Source text:
%%

Shopify (Shopify App)
internship09-2025 - 12-2025
Shopify (Shopify App)

In Fall 2025, I returned to Shopify for a second internship, this time joining the Shopify App team. My term was split between shipping user-facing features and deep infrastructure work to improve the stability of the mobile testing pipelines.

Mobile SEO

Engineered the webview-based SEO listing editor for mobile.

Sidekick AI

Built the first multi-context AI intent flow using deep links and "Magic Fields".

CI/CD Infra

Optimized Web Canary pipelines using Web Manifests to run tests and reduce noise.

Test Stability

Authored lint rules and migrated interaction patterns to eliminate flaky E2E tests.

Native vs Webview

One of the biggest technical takeaways was learning how to seamlessly bridge Native mobile navigation with Webview content.

SEO Editor on Mobile

My primary product deliverable was bringing the web SEO Editor to the mobile app. Merchants heavily requested the ability to edit search engine listings (meta titles/descriptions) for their products directly from their phones.

While the core editing logic existed on the web, porting it to mobile wasn't just a copy-paste job. I had to build the native navigation infrastructure to route users into the correct webview context. This involved:

  • State Synchronization: Managing the handshake between the native layer (loading states, navigation headers) and the webview content to ensure the UI felt "native" and responsive.
  • Deep Linking: implementing the routing logic to handle deep links, ensuring users land on the correct product context when opening the editor and making sure that modifications are successfully saved on the backend.

Sidekick & AI Intents

I also worked on integrating Sidekick, Shopify's AI assistant, into the product editing flow. This was the first Sidekick flow that required the AI to navigate across multiple screens and webviews to complete an action.

I worked with the new Intents structure to handle "Magic Fields." When a merchant asks Sidekick to "Rewrite this product description for SEO," the AI generates the content, and my code handles passing that data through URL parameters into the webview, pre-filling the specific fields for the user to review. This required careful handling of data serialization between the native AI chat interface and the embedded web editor.

I had to make major structural changes to how product data is handled during the editing process to ensure that all changes through Sidekick can be successfully handled by the backend.

Testing Infrastructure

A significant portion of my term was dedicated to Developer Experience and CI/CD. Mobile E2E tests are notoriously flaky, and I worked to make them reliable.

Stabilizing E2E Tests

I noticed that many tests were failing because they tried to interact with elements before they were interactable. I audited the test suite and migrated interactions from the standard .click() method to a more robust tapElement() wrapper which better simulates real mobile touch events.

%%

Required action 1:
In the Shopify internship write-up, what did merchants heavily request to be able to edit from their phones?
Required action 2:
Continue the Shopify internship write-up, picking up right after its last sentence.
The items after the text aren't needed for this work.

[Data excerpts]
%%

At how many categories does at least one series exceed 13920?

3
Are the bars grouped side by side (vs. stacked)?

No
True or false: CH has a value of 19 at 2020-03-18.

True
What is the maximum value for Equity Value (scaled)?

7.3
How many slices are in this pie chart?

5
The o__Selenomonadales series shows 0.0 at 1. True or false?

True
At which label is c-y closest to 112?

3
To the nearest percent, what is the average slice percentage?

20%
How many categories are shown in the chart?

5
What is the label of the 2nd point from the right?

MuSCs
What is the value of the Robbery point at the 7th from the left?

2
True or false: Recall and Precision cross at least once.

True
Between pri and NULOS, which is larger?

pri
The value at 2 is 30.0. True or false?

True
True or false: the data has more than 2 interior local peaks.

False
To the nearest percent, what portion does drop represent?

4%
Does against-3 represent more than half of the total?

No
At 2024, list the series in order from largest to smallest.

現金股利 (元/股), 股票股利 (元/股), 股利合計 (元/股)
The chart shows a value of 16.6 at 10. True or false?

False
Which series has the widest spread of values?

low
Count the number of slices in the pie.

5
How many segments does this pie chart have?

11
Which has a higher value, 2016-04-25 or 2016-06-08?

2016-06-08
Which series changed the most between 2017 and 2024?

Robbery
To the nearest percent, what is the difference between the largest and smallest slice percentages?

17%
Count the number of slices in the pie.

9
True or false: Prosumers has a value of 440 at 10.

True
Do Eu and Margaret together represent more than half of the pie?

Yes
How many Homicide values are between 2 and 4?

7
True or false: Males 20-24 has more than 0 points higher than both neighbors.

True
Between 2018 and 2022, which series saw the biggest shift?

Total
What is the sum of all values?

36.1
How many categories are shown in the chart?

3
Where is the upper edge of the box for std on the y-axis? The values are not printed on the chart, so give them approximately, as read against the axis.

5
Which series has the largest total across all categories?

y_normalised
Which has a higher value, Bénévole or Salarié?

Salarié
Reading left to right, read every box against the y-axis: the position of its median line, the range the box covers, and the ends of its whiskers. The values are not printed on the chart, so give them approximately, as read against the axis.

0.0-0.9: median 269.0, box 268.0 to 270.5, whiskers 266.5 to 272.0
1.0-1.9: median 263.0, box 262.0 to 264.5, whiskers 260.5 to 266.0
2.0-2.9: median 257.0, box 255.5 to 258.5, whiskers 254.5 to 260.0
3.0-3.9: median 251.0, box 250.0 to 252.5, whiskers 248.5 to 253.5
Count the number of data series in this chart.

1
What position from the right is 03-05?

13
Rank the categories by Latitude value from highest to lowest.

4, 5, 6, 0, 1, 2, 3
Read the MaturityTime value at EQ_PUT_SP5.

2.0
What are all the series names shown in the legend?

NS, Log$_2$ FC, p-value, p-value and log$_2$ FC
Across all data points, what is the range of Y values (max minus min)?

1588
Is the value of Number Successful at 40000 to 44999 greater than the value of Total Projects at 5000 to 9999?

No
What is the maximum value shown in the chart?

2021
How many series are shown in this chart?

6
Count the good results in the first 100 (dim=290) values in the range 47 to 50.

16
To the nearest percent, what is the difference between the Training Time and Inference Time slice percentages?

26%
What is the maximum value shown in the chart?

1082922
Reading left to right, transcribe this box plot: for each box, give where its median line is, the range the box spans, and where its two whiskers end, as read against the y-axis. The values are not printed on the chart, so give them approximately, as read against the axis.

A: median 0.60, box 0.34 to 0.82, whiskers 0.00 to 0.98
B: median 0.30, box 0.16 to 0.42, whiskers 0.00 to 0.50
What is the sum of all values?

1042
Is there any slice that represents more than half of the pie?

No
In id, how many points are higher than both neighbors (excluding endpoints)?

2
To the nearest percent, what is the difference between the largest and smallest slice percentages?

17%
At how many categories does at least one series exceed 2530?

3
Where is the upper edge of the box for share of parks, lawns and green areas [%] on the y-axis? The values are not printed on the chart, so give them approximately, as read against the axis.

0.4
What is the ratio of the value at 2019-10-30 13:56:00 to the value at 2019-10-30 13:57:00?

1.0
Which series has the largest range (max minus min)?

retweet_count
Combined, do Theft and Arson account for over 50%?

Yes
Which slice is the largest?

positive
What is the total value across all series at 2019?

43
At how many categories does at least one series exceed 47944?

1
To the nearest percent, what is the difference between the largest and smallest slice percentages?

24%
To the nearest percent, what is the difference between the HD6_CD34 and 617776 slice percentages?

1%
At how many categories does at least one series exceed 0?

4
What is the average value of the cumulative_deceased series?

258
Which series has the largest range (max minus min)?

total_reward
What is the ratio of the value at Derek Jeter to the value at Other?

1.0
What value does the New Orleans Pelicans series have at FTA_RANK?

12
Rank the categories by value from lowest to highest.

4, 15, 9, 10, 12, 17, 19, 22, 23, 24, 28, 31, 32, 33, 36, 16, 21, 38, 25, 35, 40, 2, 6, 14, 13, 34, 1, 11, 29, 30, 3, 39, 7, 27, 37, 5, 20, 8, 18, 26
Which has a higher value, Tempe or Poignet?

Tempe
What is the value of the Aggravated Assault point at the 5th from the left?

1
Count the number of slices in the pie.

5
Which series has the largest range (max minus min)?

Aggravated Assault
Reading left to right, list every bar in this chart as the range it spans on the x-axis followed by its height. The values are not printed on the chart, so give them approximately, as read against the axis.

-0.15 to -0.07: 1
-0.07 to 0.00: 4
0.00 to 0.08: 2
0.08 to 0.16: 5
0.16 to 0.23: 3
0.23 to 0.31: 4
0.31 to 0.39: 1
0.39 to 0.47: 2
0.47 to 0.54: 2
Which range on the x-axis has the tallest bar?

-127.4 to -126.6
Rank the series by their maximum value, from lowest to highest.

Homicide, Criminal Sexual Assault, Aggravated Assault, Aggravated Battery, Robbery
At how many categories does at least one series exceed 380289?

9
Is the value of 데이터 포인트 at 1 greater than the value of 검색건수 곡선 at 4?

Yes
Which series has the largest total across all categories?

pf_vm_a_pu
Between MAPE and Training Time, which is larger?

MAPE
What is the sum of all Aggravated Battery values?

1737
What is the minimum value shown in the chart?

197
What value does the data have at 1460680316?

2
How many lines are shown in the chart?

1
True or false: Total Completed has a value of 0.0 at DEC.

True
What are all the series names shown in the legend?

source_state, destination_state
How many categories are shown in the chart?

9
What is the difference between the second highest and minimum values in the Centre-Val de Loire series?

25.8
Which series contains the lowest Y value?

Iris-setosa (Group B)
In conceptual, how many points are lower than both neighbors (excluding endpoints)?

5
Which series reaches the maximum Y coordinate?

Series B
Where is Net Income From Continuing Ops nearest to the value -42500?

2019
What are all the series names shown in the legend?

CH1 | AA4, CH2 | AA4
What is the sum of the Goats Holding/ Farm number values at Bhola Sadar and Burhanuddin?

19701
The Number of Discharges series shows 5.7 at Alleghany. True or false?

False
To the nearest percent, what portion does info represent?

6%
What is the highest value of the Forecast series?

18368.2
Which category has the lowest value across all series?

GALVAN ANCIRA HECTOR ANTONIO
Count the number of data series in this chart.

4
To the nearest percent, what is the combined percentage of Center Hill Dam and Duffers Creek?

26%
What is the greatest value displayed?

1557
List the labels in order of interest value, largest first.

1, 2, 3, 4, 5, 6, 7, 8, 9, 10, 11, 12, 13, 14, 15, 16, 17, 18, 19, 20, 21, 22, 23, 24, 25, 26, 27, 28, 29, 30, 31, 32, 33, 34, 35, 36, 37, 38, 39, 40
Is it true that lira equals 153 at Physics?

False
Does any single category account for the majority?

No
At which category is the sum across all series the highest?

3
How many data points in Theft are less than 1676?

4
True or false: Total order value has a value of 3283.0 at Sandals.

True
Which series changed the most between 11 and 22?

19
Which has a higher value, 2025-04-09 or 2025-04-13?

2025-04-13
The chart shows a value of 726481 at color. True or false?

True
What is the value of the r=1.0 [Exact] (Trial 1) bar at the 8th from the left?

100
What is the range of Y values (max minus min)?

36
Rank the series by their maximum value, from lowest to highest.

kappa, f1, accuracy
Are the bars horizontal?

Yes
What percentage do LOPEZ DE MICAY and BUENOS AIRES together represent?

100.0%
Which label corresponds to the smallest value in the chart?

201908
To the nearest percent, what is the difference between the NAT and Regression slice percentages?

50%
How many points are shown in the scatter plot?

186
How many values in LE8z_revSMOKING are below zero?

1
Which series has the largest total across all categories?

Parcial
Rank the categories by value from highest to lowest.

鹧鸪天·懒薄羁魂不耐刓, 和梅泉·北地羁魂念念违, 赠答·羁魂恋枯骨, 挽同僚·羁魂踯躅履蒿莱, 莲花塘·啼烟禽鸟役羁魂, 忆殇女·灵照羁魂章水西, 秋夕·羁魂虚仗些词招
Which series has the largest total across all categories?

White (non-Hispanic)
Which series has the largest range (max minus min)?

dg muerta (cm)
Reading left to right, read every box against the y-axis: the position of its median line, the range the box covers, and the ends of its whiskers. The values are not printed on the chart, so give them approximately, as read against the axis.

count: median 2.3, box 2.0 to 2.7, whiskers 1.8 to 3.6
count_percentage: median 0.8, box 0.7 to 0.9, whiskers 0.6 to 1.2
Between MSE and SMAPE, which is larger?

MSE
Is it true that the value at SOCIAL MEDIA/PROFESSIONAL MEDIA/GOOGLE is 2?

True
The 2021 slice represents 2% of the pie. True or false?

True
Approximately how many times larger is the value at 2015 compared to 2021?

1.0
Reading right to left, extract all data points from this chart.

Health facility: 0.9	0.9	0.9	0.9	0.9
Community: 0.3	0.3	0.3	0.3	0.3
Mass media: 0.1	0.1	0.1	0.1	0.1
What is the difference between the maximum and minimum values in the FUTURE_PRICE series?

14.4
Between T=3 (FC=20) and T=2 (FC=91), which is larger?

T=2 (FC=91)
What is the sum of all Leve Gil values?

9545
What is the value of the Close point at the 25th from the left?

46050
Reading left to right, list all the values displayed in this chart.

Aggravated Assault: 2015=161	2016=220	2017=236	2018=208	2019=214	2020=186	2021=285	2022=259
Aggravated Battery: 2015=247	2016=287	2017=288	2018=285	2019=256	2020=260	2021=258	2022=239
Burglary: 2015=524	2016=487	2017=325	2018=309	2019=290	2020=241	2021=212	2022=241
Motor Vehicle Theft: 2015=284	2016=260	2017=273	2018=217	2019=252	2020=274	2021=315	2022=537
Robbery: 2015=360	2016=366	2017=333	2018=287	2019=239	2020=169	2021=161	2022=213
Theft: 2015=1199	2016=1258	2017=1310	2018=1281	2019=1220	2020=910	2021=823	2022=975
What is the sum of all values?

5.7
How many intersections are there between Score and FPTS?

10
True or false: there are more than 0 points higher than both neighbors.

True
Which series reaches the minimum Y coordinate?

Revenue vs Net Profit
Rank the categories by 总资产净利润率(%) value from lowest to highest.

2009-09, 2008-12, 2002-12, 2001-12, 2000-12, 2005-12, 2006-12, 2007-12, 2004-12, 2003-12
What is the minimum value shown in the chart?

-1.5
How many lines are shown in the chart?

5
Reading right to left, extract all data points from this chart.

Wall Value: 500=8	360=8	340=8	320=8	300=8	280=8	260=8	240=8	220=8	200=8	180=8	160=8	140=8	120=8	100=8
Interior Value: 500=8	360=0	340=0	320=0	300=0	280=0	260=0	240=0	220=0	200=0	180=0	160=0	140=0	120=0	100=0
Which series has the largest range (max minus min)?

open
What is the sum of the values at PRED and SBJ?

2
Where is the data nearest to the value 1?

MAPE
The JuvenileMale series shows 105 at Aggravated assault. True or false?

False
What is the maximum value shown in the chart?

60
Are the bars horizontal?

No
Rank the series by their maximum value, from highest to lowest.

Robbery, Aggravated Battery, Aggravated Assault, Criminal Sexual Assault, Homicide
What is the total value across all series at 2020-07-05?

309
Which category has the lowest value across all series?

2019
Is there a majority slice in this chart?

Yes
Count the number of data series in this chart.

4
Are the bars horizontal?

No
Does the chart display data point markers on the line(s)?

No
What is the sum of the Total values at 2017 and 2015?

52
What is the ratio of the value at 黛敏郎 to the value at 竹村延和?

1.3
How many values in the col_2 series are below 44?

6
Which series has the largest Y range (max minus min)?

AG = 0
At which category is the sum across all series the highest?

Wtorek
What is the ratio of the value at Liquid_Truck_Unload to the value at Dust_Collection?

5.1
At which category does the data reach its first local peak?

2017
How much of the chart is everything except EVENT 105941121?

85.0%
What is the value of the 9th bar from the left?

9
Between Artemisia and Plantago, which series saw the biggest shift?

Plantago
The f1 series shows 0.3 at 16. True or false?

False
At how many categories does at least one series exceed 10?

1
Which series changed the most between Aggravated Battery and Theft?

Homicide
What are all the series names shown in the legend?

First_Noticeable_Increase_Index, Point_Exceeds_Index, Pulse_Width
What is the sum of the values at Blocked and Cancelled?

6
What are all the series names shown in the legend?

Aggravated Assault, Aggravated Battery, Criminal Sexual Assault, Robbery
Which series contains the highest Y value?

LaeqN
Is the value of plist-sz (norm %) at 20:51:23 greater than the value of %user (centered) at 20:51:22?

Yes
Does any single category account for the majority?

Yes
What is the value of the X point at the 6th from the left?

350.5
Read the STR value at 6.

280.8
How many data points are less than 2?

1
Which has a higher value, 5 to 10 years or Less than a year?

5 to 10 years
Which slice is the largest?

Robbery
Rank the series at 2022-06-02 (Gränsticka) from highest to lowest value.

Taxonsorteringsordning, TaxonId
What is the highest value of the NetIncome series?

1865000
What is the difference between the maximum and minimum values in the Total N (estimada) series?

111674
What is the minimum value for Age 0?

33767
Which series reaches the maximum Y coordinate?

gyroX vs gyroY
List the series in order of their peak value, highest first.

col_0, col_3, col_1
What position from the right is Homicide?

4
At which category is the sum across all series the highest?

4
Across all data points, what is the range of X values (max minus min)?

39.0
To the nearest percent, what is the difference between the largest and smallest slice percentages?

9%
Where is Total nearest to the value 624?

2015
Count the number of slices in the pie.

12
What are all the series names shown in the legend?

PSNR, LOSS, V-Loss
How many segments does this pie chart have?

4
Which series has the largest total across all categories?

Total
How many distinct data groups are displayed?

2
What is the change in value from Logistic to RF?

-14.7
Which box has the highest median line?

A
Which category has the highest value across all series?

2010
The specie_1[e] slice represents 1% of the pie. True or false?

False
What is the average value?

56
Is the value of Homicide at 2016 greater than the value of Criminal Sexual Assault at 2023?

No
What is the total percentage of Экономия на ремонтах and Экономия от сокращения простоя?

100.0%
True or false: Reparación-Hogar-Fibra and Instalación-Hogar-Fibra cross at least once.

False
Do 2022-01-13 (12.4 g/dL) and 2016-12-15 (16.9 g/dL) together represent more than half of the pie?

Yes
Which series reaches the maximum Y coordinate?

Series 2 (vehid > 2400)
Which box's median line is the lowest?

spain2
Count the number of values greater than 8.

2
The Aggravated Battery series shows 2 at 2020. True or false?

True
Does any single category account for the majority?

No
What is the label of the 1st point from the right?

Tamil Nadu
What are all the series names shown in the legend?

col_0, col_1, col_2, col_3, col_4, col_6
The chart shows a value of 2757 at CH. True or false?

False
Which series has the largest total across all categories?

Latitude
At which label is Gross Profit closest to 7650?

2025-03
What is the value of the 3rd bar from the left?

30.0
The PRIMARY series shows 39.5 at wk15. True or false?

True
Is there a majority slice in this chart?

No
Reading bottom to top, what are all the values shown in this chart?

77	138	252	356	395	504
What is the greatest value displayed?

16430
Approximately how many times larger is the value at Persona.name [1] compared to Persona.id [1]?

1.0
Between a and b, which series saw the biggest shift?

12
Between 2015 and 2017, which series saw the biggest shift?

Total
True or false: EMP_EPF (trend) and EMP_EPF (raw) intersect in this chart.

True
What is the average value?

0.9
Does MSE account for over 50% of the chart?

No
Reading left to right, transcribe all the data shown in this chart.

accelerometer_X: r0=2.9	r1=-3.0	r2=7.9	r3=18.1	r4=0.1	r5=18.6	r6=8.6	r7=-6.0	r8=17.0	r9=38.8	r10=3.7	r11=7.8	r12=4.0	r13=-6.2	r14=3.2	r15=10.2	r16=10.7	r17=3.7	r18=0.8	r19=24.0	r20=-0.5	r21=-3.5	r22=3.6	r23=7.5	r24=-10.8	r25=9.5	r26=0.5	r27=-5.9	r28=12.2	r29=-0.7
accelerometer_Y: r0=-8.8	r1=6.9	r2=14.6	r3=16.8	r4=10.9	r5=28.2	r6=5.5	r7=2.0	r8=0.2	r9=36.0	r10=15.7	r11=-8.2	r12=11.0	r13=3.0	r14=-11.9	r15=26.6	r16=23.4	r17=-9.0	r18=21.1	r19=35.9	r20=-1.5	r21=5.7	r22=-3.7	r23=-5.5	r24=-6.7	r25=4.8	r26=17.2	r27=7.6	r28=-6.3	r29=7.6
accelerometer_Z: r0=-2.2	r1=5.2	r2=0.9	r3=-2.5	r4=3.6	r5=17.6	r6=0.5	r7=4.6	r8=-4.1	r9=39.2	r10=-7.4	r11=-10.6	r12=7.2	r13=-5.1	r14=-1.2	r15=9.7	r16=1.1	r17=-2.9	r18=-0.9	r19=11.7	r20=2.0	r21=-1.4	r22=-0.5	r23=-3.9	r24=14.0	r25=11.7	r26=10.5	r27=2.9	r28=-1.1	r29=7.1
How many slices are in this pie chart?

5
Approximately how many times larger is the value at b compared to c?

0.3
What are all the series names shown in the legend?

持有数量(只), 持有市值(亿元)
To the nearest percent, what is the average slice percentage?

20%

%%

Exercise output 1:
Search engine listings (meta titles and descriptions) for their products.

Exercise output 2:
To prevent regressions, I wrote a custom Lint rule that automatically flags usage of .click() in mobile spec files, enforcing the use of tapElement() and waitForDisplayed() across the codebase. This permanently raised the code quality standard for the entire team.

Canary Pipelines & Bitrise

I took ownership of the Web Canary pipelines on Bitrise. These pipelines run the latest web code inside the mobile container to catch regressions before they hit production.

I optimized the CI workflow by integrating Web Manifests, allowing the test runner to dynamically select and run only the relevant test suites based on the changed code. I also engineered the logic for Slack notifications, ensuring that the team was only alerted for genuine failures, filtering out manual triggers and unrelated build noise.

The Experience

I'll be honest, my first week was mostly spent staring at progress bars. Between running dev up (Shopify's massive dependency tool) and waiting 4 hours for Xcode to install, I was definitely not a fan of mobile development.

But once the environment was actually running, I found a lot of satisfaction in the work. While building the SEO editor was fun, I surprisingly enjoyed the infrastructure work a lot too. Optimizing the CI pipelines and writing lint rules wasn't "flashy" user-facing work, but I liked knowing that my changes were saving other developers time and stopping the build from breaking for the entire team.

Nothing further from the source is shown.